The foundation also held £1.7 million ($2 million) in a fund run by British firm Cazenove Capital Management, according to the 2021 filing.

As with JPMorgan, it still keeps funds with Cazenove, which in May had securities linked to deforestation through their use of palm oil.

The foundation invested similar amounts in both funds in 2020, its older filings show. As of December 2021, the charity also held more than £10 million ($12.1 million) in cash.

The investments, which the Royal Foundation didn’t dispute when contacted by the AP, come as top scientists repeatedly warn that the world must shift away from fossil fuels to sharply reduce emissions and avoid more and increasingly intense extreme weather events.

Financial experts say investments like those of the foundation can be blind spots for charities and philanthropies.

As climate change is an increasing area of attention for foundations and others, organisations have sometimes struggled to recognise where their own investments lie and align them with more environmentally friendly choices, despite growing numbers of ways to steer clear of funds linked to fossil fuels.

Like the Royal Foundation, in recent years other foundations, including high-profile British charities like the National Trust and Wellcome Trust, also have faced criticism for investments with strong connections to fossil fuels or environmentally harmful practices.

Microsoft co-founder and philanthropist Bill Gates announced that he divested his foundation’s direct oil and gas holdings in 2019.

Charities that are talking the talk “also need to walk the walk,” said Andreas Hoepner, Professor of Operational Risk, Banking and Finance at University College Dublin, who helped design several European Union climate benchmarks and has sat on its sustainable finance group.

“There are funds that are more sustainably oriented,” Hoepner added, pointing to a dozen alternatives to the JPMorgan product that are marketed as sustainable.

There are also alternatives to Cazenove’s sustainability fund.

For example, funds manager CCLA caters to churches and charities and does not invest in businesses that get more than 10% of their revenue from oil and gas.

Another option is Generation Investment Management, founded in part by former US Vice President Al Gore.

The Royal Foundation said by email that it had followed Church of England guidelines on ethical investment since 2015, and goes beyond them.

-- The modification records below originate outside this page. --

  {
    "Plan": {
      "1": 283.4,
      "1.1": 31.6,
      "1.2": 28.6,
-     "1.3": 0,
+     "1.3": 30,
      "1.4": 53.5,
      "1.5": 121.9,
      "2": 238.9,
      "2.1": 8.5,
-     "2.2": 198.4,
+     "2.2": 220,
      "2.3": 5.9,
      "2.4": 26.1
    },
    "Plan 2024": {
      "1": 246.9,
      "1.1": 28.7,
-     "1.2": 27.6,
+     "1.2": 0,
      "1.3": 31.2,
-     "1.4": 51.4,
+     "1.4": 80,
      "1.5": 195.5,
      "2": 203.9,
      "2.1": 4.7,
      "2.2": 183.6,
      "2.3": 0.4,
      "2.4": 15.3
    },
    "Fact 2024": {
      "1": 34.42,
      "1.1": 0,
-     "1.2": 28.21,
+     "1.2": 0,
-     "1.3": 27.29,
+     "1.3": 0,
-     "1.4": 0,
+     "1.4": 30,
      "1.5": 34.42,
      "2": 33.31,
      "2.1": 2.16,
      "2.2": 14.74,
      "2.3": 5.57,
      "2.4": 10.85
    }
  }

“We take our investment policies extremely seriously and review them regularly,” the statement said.

The foundation said management fees paid to JPMorgan were small, but declined to provide a figure.

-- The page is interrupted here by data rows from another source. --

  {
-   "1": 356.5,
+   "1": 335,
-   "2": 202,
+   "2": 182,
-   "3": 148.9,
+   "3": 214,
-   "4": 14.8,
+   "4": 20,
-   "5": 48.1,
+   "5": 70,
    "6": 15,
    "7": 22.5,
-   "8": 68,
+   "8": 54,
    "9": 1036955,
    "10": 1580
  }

It’s not clear what role, if any, Prince William had in investment decisions, as he did not respond to AP requests for comment.

JPMorgan Asset Management in an email declined to comment on questions about charities investing in their products despite its record of financing fossil fuels.

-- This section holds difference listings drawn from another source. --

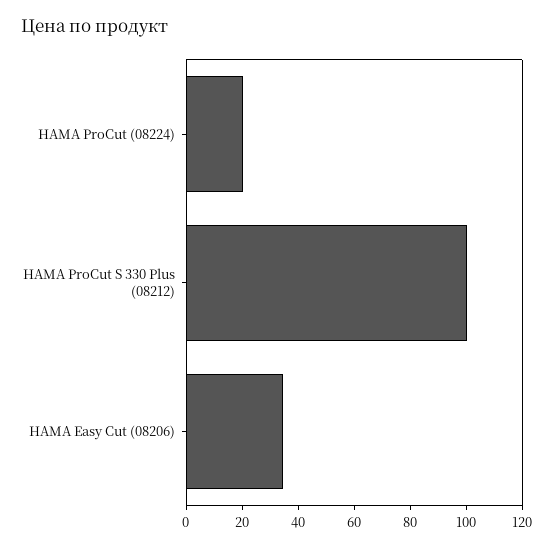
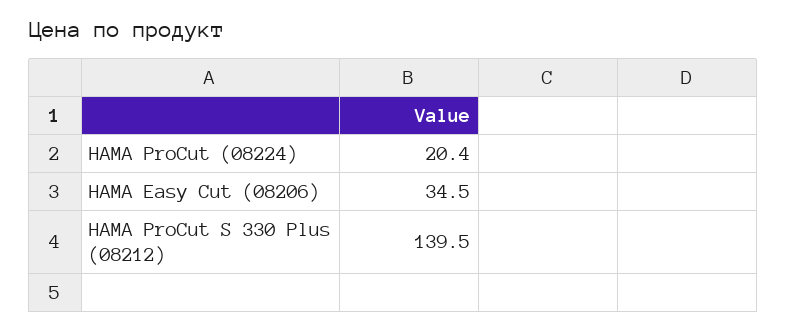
  {
    "HAMA ProCut (08224)": 20.4,
-   "HAMA ProCut S 330 Plus (08212)": 100,
+   "HAMA ProCut S 330 Plus (08212)": 139.5,
    "HAMA Easy Cut (08206)": 34.5
  }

Bloomberg data show JPMorgan has underwritten more bonds and loans for the fossil fuel industry and earned greater fees than its competitors in the five years up to 2021.

Environmental NGO Rainforest Action Network looked at direct loans and stock ownership along with bonds and estimated that between 2016 and 2021, JPMorgan’s banking arm financed fossil fuel companies with some $382 billion. This was more than any other bank.

“Major investors have their pick of companies to manage their assets, and mission-driven institutions have options well beyond the world’s worst fossil fuel bank,” said Jason Disterhoft, senior energy campaigner with Rainforest Action Network.

As one of the world’s biggest banks, JPMorgan is also a leading financier of green projects and has set a target of investing $1 trillion in these over the next decade.

However, it made about $985 million in revenue from fossil fuels compared to $310 million from green projects since the Paris Agreement in 2015, about three times more, according to Bloomberg Data.

Compared to some other charities, the Royal Foundation’s investments are small, with little impact on climate change.

But they are not in line with the ethos of the foundation, which lists conservation and mental health as the main points of emphasis, or Prince William’s public statements.

In July, the Royal Foundation announced that the Earthshot Prize had become an independent charity and Prince William would be its president.